→ PROBLEM STATEMENT: Copy out each line from the material where the word "lane" is found.

→ EXTRACTED INFORMATION:
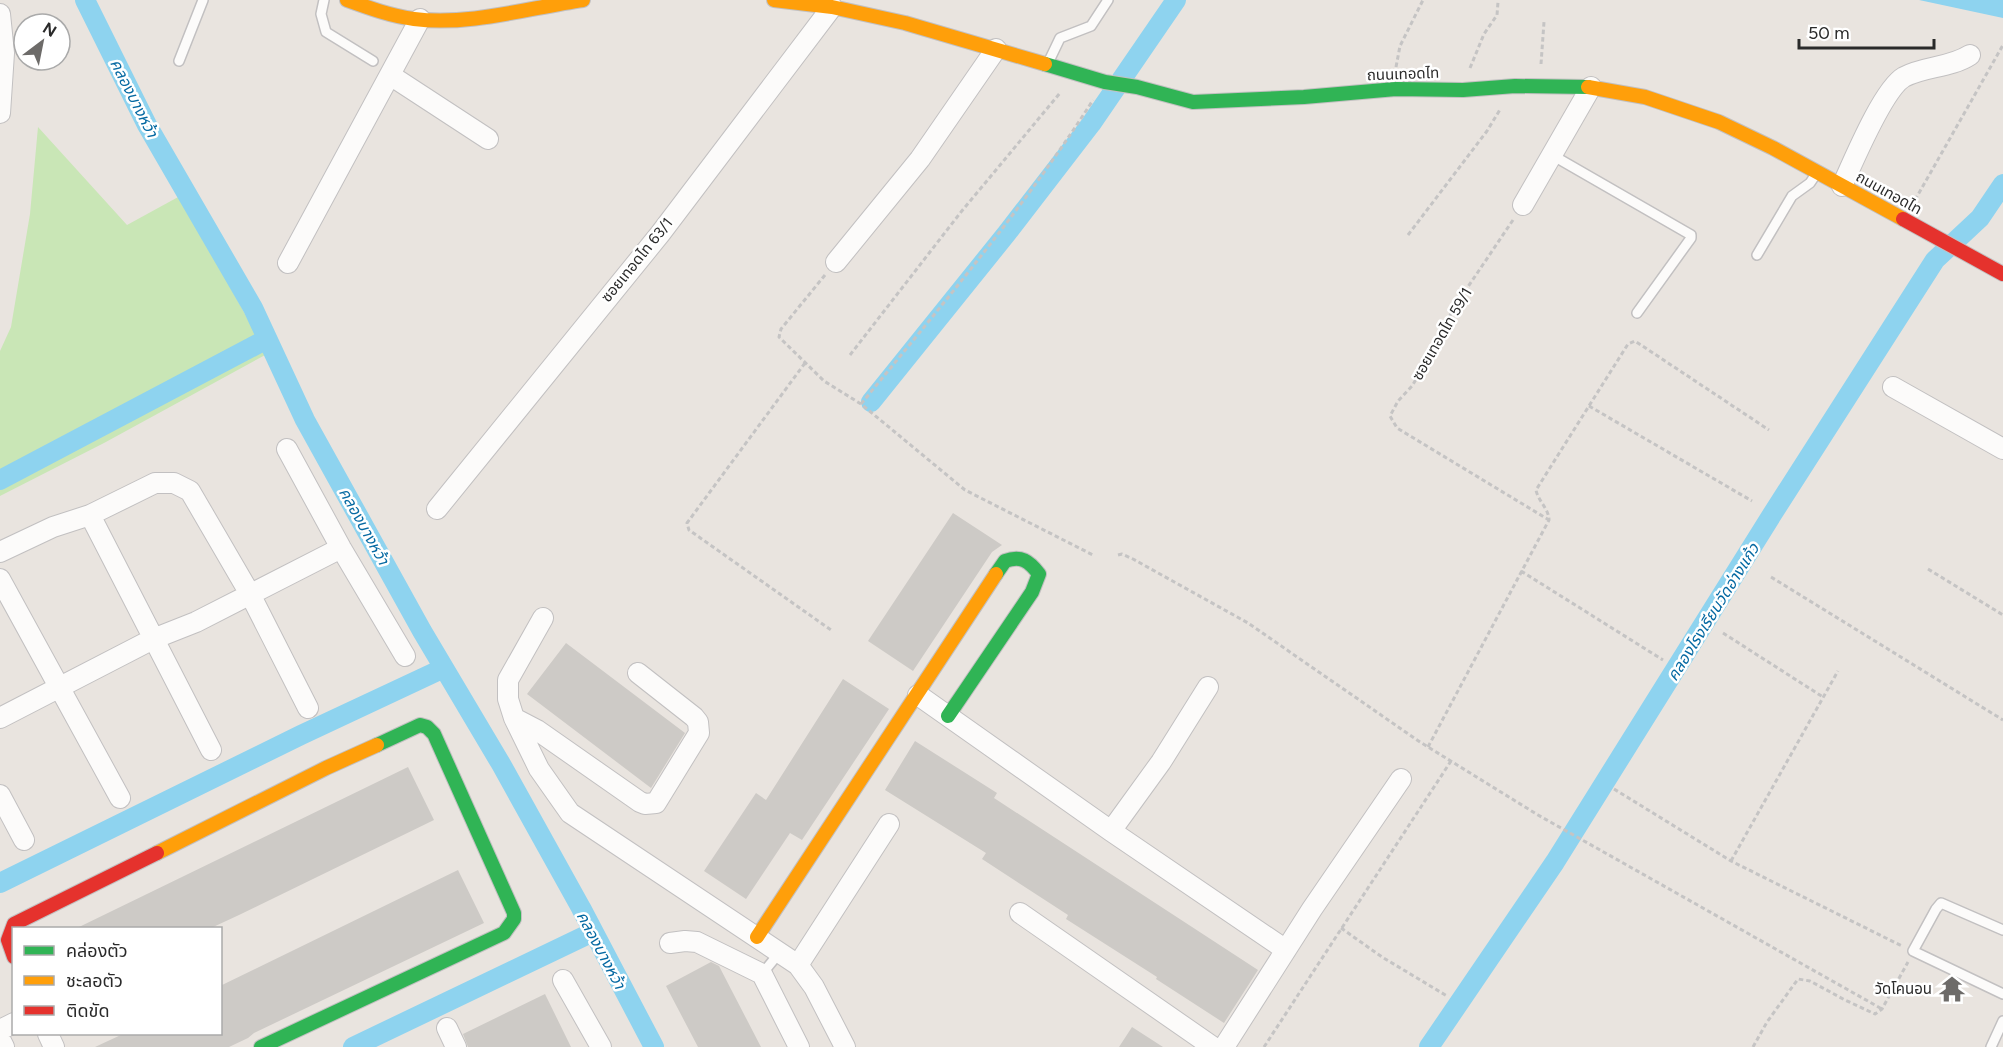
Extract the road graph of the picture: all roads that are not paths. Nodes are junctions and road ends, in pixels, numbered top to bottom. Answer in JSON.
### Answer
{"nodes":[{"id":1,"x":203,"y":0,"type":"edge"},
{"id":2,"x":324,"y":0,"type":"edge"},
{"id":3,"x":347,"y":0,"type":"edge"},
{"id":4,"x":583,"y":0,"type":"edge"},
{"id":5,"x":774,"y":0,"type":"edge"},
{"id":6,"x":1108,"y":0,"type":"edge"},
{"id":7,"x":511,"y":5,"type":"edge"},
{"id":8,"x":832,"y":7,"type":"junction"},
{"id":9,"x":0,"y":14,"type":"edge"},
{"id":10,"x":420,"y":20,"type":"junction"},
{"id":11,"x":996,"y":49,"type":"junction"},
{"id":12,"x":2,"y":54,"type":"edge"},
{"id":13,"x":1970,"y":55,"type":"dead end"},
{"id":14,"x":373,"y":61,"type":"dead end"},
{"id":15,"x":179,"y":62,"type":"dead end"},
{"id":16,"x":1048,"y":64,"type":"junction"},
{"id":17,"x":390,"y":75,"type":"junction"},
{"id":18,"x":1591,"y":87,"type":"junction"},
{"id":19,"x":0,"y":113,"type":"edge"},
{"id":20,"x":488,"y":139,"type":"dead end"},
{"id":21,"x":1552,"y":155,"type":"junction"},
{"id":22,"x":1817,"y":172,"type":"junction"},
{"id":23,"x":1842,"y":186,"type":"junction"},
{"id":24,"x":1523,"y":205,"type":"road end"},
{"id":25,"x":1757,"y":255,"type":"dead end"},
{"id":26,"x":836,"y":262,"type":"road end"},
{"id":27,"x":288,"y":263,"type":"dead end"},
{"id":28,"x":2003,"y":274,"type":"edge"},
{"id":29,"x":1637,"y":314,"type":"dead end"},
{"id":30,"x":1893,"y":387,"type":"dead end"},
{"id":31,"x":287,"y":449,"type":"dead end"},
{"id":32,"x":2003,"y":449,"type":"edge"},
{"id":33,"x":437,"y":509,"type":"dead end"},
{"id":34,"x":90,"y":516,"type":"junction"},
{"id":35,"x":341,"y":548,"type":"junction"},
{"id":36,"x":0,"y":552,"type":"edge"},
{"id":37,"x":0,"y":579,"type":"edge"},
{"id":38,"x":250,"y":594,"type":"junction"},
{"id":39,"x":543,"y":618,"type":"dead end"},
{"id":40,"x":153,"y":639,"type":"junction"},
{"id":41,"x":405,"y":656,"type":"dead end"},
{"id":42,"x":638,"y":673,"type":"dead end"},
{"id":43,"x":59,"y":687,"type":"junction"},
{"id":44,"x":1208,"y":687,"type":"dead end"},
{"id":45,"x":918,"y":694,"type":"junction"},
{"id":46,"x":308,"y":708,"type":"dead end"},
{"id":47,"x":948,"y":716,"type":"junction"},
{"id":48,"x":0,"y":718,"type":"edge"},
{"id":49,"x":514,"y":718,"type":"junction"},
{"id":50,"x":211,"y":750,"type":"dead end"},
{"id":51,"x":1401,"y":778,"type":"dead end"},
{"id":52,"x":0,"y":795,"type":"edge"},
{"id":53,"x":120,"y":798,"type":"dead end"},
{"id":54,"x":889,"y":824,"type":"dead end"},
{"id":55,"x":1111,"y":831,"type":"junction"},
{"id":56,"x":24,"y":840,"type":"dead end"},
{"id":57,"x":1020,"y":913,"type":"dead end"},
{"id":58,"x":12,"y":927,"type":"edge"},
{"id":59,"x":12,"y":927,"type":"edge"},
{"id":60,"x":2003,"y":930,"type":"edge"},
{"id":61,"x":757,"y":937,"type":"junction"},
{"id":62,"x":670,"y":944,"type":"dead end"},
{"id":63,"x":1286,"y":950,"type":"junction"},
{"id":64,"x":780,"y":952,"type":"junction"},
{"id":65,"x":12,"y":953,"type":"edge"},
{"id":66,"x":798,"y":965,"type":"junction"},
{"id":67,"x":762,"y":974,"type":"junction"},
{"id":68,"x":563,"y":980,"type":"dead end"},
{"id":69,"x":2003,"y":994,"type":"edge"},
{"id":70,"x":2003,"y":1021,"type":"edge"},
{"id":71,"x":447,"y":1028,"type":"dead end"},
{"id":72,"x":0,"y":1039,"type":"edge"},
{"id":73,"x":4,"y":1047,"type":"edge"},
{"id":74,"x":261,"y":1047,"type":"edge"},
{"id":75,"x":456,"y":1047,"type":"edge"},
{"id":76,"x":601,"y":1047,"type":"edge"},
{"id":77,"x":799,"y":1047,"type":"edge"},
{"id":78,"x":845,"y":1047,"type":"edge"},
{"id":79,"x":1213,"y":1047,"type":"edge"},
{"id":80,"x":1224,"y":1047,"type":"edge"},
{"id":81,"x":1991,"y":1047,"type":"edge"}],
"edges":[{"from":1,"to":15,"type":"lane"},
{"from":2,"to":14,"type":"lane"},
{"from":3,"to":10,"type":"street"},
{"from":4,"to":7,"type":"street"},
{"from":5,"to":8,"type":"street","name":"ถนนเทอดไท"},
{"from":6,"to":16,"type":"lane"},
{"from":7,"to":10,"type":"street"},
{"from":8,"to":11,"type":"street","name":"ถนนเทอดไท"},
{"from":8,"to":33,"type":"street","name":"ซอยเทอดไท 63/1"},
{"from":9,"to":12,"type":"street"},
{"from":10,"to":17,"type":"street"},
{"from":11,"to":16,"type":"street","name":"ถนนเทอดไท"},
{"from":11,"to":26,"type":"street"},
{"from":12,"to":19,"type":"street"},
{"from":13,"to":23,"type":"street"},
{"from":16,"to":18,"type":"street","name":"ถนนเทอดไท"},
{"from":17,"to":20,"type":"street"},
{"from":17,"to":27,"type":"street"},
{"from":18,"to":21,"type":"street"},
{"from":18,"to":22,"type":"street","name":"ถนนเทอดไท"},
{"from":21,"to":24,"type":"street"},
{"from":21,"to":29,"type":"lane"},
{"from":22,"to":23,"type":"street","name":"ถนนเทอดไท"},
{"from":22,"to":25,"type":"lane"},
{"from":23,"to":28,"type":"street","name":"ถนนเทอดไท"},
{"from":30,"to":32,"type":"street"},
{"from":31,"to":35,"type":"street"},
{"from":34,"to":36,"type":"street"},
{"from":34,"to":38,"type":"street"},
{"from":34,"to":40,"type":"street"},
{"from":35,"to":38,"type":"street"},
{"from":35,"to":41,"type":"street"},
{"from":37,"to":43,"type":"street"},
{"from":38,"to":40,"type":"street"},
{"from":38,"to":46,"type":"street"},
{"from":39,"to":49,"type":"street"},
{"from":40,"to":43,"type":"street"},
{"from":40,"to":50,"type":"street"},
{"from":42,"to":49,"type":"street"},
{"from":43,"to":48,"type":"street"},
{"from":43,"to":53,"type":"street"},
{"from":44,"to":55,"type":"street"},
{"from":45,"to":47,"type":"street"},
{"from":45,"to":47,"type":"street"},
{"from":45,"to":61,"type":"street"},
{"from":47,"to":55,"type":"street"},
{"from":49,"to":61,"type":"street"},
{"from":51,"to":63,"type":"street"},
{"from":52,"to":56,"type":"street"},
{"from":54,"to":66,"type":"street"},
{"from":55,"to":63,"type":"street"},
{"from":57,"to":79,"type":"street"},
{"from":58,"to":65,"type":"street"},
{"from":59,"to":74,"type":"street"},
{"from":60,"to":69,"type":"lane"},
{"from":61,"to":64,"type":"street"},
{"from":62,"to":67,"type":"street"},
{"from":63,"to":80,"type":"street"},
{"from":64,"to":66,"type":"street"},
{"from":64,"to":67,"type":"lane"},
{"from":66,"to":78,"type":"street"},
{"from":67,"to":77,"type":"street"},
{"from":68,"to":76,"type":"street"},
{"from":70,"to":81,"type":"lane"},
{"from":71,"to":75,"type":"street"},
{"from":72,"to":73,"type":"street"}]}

→ EXPECTED OUTPUT:
"edges":[{"from":1,"to":15,"type":"lane"},
{"from":2,"to":14,"type":"lane"},
{"from":6,"to":16,"type":"lane"},
{"from":21,"to":29,"type":"lane"},
{"from":22,"to":25,"type":"lane"},
{"from":60,"to":69,"type":"lane"},
{"from":64,"to":67,"type":"lane"},
{"from":70,"to":81,"type":"lane"},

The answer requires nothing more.